++++ TEXT

Genus of flowering plants

Bedfordia is a genus of flowering plants belonging to the family Asteraceae. The genus includes 3 species, all endemic to Australia.

==Description==
Bedfordia are shrubs or small trees.
- Stems and leaves
  The young branches and lower surface of leaves and the whorl that surrounds the flower heads are densely covered with short matted and stellate hairs.

Leaves grow first on one side and then on the other in two ranks along the branches; not paired. Leaf edges are entire or with irregular rounded scallops, and have leaf stalks.
- Flowers
  Heads in dense axillary branched cluster which is shorter than the leaves. Flower heads have a flat circular shape; and are surrounded by a hairy bract which is at base. Tubular, bisexual florets, scarcely longer than the bract.

- Fruits and reproduction
  Cylindrical, grooved and not hairy achenes. Pappus bristles are finely toothed and twice as long as achenes. B. salicina intergrades with B. arborescens (a tree) and B. linearis (a shrub).

++++++++
++++ DATASET EXCERPTS

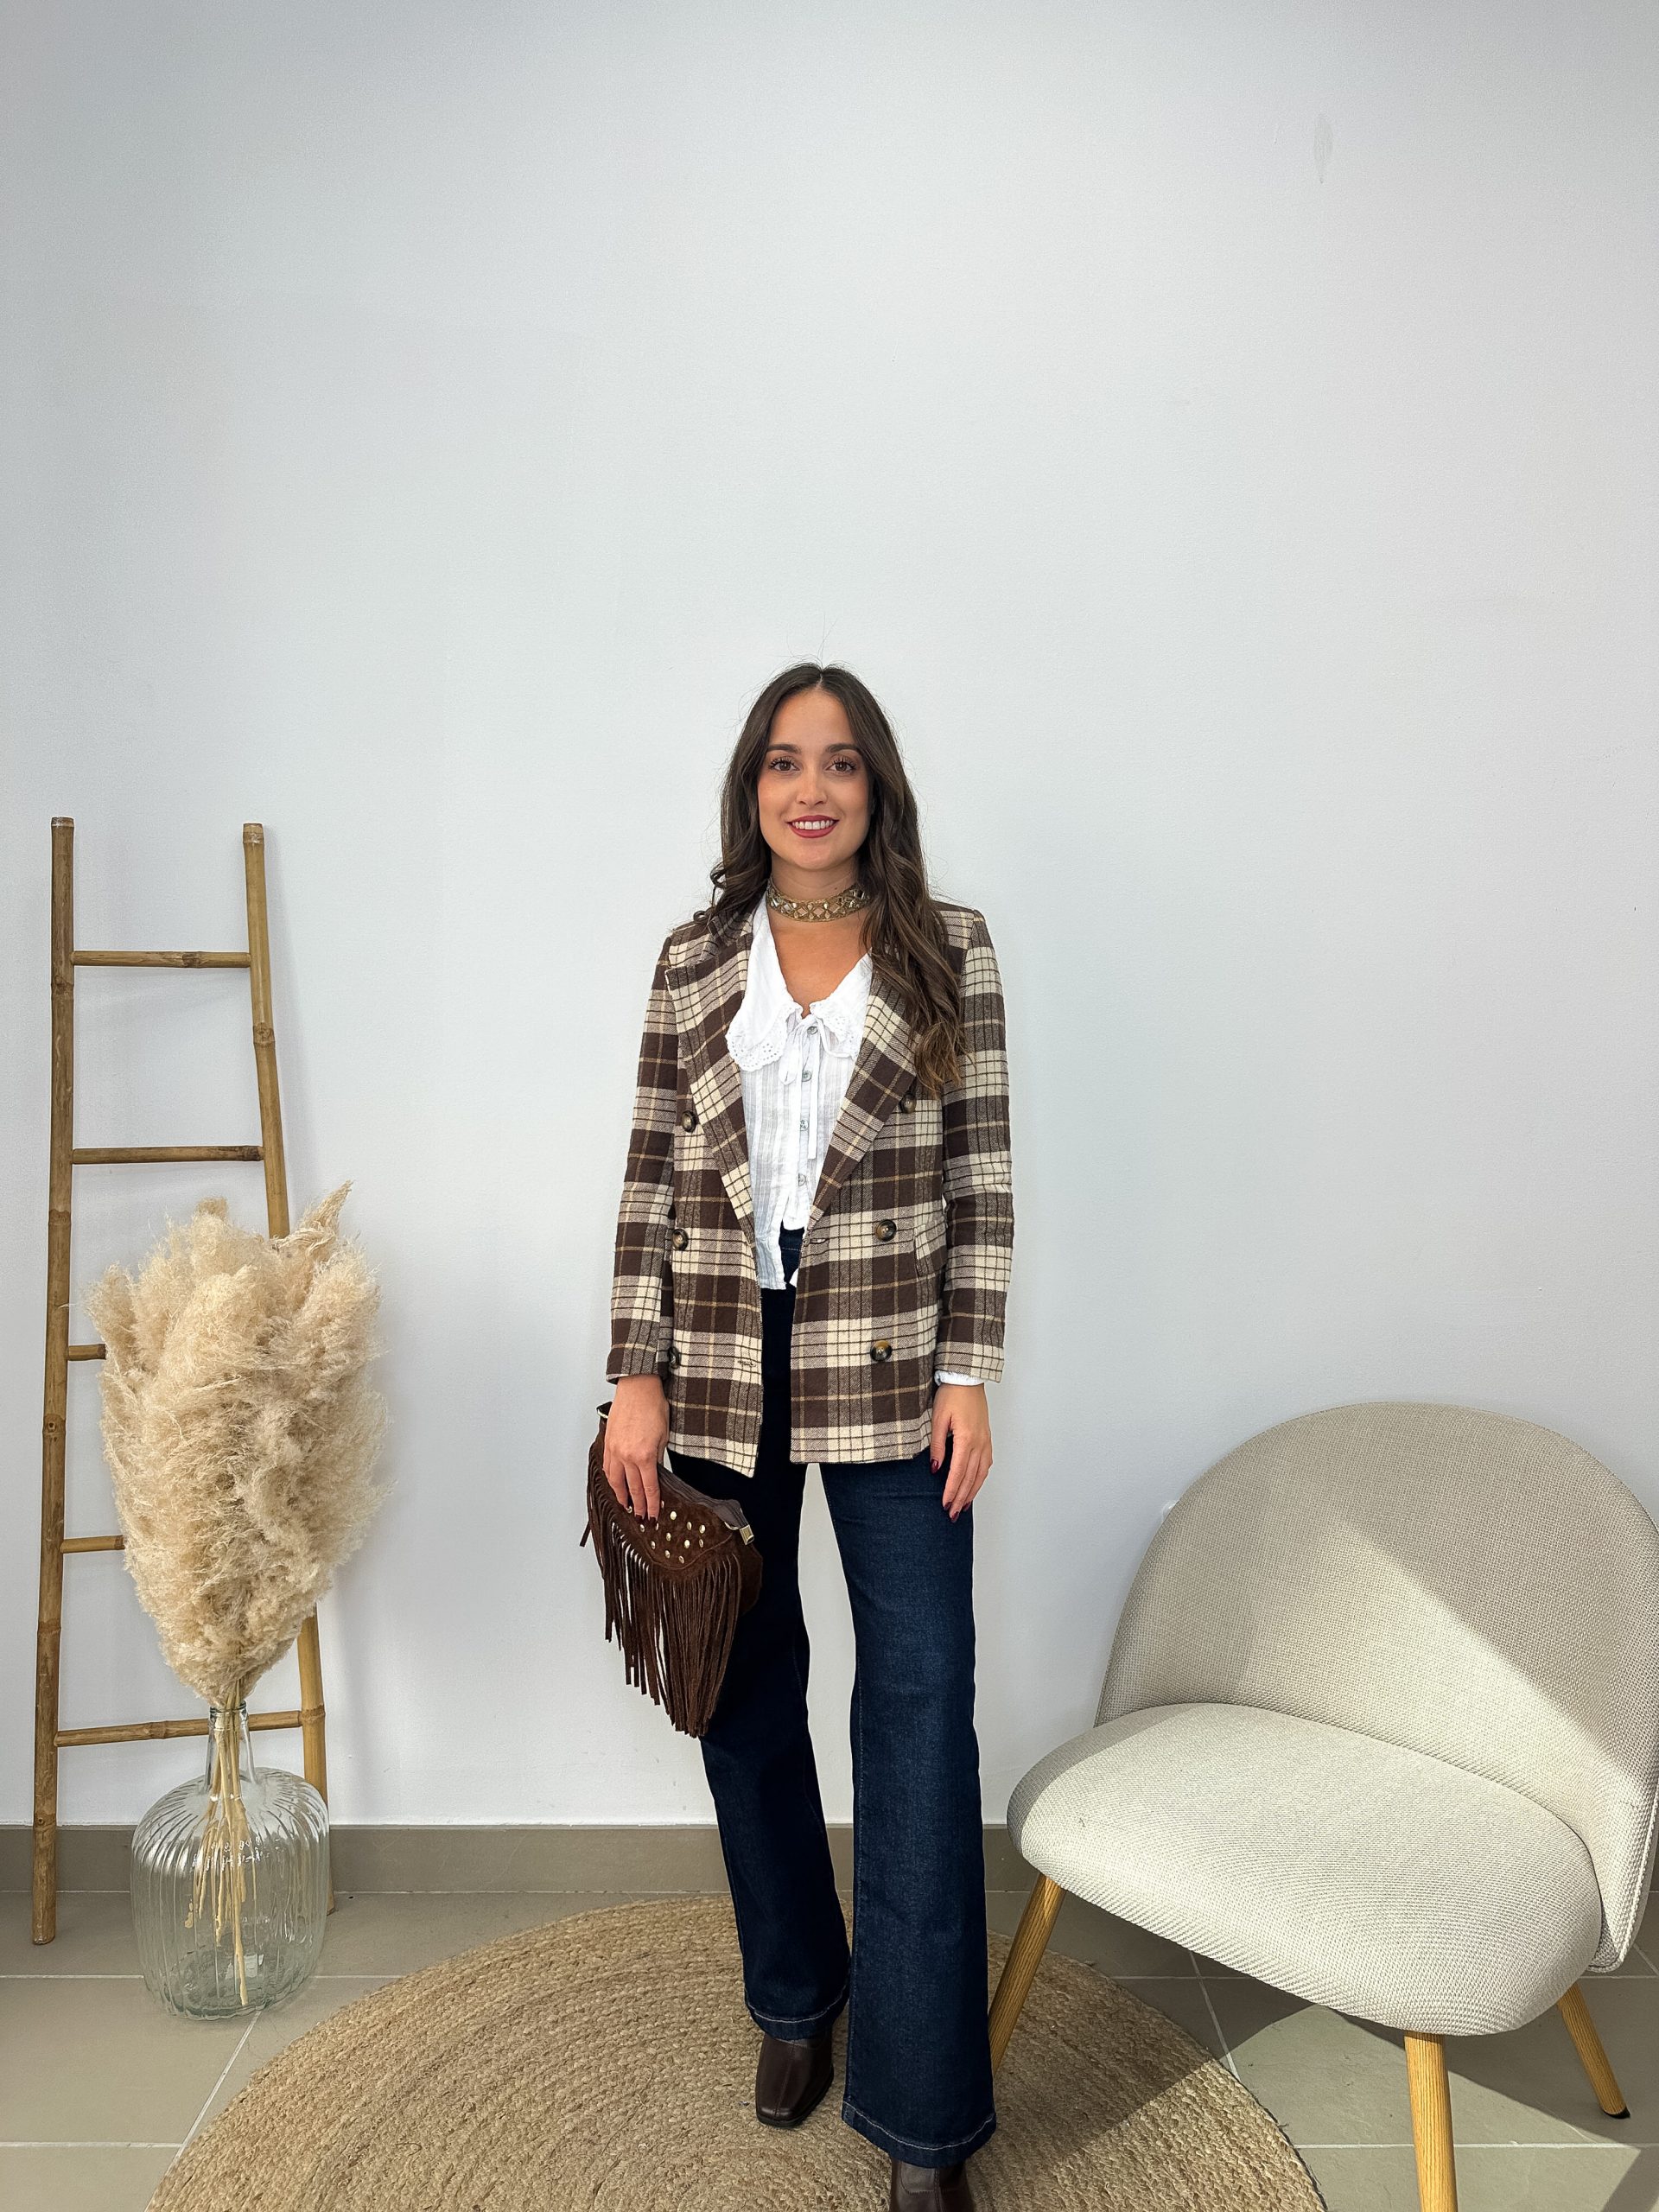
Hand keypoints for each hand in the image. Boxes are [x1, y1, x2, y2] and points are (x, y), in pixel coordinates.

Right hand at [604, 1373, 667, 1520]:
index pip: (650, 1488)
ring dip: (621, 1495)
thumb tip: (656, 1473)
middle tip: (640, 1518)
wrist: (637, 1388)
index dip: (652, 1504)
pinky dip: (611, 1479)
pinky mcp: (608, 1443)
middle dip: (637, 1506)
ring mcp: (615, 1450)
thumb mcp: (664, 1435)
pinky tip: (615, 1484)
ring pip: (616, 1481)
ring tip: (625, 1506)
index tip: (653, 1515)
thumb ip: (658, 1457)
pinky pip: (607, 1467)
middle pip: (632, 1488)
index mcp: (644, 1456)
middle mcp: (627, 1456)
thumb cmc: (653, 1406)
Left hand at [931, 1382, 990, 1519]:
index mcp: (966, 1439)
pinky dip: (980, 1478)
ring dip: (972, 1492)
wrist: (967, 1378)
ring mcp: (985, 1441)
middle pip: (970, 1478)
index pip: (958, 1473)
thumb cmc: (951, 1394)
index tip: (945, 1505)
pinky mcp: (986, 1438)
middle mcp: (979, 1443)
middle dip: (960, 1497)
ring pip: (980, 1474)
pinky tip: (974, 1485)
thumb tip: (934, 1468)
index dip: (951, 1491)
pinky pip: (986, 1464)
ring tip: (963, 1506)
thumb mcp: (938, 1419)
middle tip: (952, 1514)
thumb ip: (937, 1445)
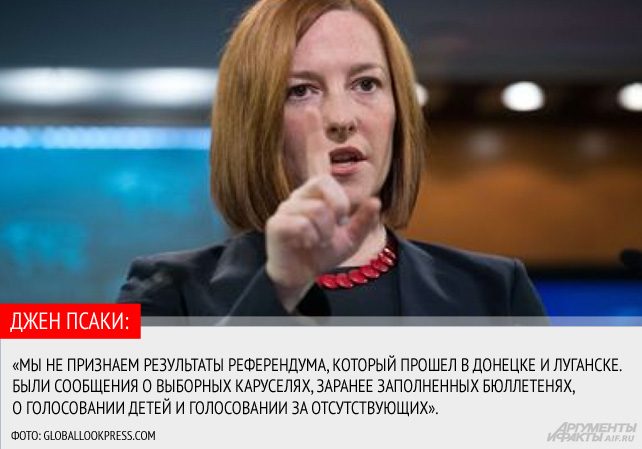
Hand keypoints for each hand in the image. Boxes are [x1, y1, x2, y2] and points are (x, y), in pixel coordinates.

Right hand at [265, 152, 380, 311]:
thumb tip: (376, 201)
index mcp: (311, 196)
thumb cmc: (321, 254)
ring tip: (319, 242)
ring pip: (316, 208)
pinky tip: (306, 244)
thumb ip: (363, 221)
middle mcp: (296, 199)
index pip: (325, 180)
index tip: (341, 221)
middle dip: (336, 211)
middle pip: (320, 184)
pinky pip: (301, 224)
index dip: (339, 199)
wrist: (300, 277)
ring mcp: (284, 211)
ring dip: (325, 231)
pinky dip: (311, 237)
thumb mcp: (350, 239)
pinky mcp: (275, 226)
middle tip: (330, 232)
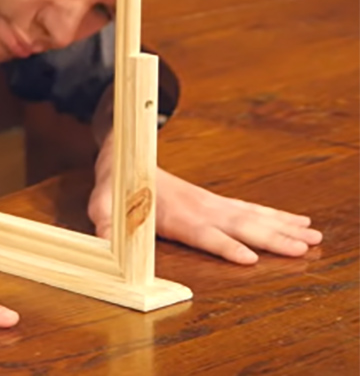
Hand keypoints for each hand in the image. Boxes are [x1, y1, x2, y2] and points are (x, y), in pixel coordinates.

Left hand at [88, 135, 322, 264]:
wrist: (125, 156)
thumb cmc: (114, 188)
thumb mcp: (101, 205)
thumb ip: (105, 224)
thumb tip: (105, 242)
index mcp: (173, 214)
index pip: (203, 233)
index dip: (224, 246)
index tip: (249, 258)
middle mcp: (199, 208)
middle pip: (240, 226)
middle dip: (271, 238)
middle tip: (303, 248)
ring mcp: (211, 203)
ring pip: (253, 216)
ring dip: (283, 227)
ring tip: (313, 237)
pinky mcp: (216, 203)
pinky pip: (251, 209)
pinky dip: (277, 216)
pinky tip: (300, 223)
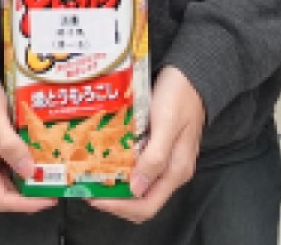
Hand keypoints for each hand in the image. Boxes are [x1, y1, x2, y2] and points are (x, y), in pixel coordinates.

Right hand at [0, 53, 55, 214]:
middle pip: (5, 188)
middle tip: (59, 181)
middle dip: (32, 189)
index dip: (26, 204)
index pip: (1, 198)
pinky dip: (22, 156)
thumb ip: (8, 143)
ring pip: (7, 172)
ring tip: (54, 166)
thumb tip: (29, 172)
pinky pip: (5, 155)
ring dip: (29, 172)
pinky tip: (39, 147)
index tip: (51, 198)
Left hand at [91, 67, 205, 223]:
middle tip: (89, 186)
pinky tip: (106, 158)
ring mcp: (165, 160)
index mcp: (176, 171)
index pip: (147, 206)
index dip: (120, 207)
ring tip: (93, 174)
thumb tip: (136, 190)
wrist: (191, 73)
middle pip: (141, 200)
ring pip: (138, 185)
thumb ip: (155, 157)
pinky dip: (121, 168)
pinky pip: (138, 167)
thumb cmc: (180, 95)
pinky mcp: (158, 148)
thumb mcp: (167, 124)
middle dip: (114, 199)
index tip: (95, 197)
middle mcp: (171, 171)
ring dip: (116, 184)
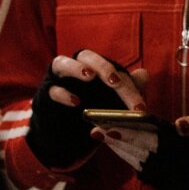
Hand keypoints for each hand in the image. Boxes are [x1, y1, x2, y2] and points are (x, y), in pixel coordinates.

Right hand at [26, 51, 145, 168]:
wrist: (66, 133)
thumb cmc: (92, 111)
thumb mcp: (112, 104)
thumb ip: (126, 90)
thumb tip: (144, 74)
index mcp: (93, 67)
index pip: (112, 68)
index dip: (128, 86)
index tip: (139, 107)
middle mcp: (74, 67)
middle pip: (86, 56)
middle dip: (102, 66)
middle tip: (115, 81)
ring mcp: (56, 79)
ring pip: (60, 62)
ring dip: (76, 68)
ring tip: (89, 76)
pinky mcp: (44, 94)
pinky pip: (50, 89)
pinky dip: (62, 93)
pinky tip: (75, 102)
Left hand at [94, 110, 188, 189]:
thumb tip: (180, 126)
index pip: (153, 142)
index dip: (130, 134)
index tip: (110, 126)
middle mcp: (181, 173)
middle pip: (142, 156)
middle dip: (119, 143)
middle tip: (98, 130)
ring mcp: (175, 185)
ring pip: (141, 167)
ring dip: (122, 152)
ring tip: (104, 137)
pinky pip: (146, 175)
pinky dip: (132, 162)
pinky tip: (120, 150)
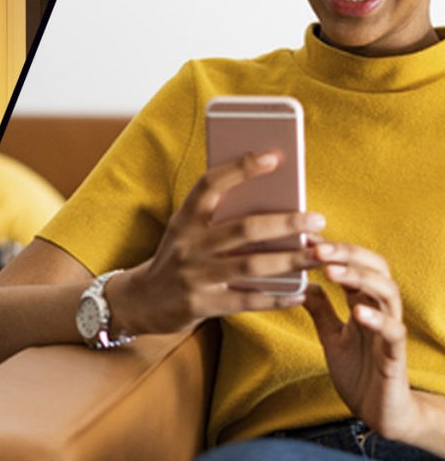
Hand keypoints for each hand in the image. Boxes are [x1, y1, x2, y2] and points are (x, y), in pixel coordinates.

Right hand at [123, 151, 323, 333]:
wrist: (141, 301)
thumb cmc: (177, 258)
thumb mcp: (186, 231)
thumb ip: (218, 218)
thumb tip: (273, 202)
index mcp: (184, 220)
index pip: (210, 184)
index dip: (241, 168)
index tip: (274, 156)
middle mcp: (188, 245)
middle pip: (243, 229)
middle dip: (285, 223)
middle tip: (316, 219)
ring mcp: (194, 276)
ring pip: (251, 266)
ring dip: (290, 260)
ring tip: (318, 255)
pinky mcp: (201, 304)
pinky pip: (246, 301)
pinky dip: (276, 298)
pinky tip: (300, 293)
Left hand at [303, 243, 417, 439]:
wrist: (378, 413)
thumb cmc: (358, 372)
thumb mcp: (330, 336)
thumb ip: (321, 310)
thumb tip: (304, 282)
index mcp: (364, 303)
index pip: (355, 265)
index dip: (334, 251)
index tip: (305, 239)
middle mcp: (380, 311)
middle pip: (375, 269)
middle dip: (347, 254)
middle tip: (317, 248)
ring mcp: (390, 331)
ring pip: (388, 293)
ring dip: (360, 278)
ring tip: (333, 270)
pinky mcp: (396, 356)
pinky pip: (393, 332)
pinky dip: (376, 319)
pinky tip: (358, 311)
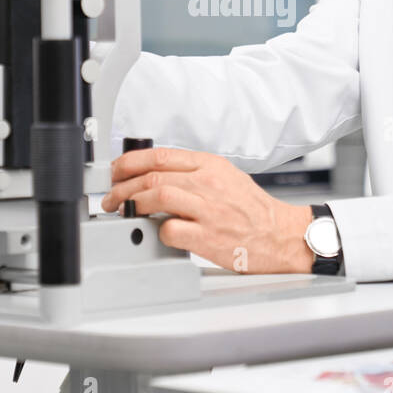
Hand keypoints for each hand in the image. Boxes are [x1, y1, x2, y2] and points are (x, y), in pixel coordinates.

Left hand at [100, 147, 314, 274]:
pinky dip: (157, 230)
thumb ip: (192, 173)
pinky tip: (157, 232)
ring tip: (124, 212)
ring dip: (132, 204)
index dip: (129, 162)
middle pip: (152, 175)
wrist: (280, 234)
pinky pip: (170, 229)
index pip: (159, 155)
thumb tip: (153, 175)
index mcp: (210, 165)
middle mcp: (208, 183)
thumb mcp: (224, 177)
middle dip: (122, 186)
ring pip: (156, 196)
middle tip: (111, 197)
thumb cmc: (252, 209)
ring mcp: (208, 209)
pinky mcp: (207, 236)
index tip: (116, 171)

++++++++

> _EXERCISES_:
a – According to the text on Bedfordia, how many species does the genus include, and where are they endemic?
b – Carry on the text on Bedfordia after its final sentence.

> _RESPONSES BY ITEM NUMBER_:
a – Three species, all endemic to Australia.

b –
==Taxonomy==
The genus was first formally described by Swiss botanist Augustin Pyramus de Candolle in the second volume of Archives de Botanique in 1833. The genus name honours John Russell, 6th Duke of Bedford.

- Species

- Bedfordia arborescens (tree blanket leaf) - eastern Australia
  - Senecio bedfordii F.Muell
- Bedfordia linearis (slender blanket leaf) - Tasmania
  - Cacalia linearis Labill.
  - Culcitium lineare (Labill.) Spreng.
  - Senecio billardierei F.Muell.
- Bedfordia salicina DC. (blanket leaf) - Tasmania
  - Cacalia salicina Labill.
  - Culcitium salicinum (Labill.) Spreng.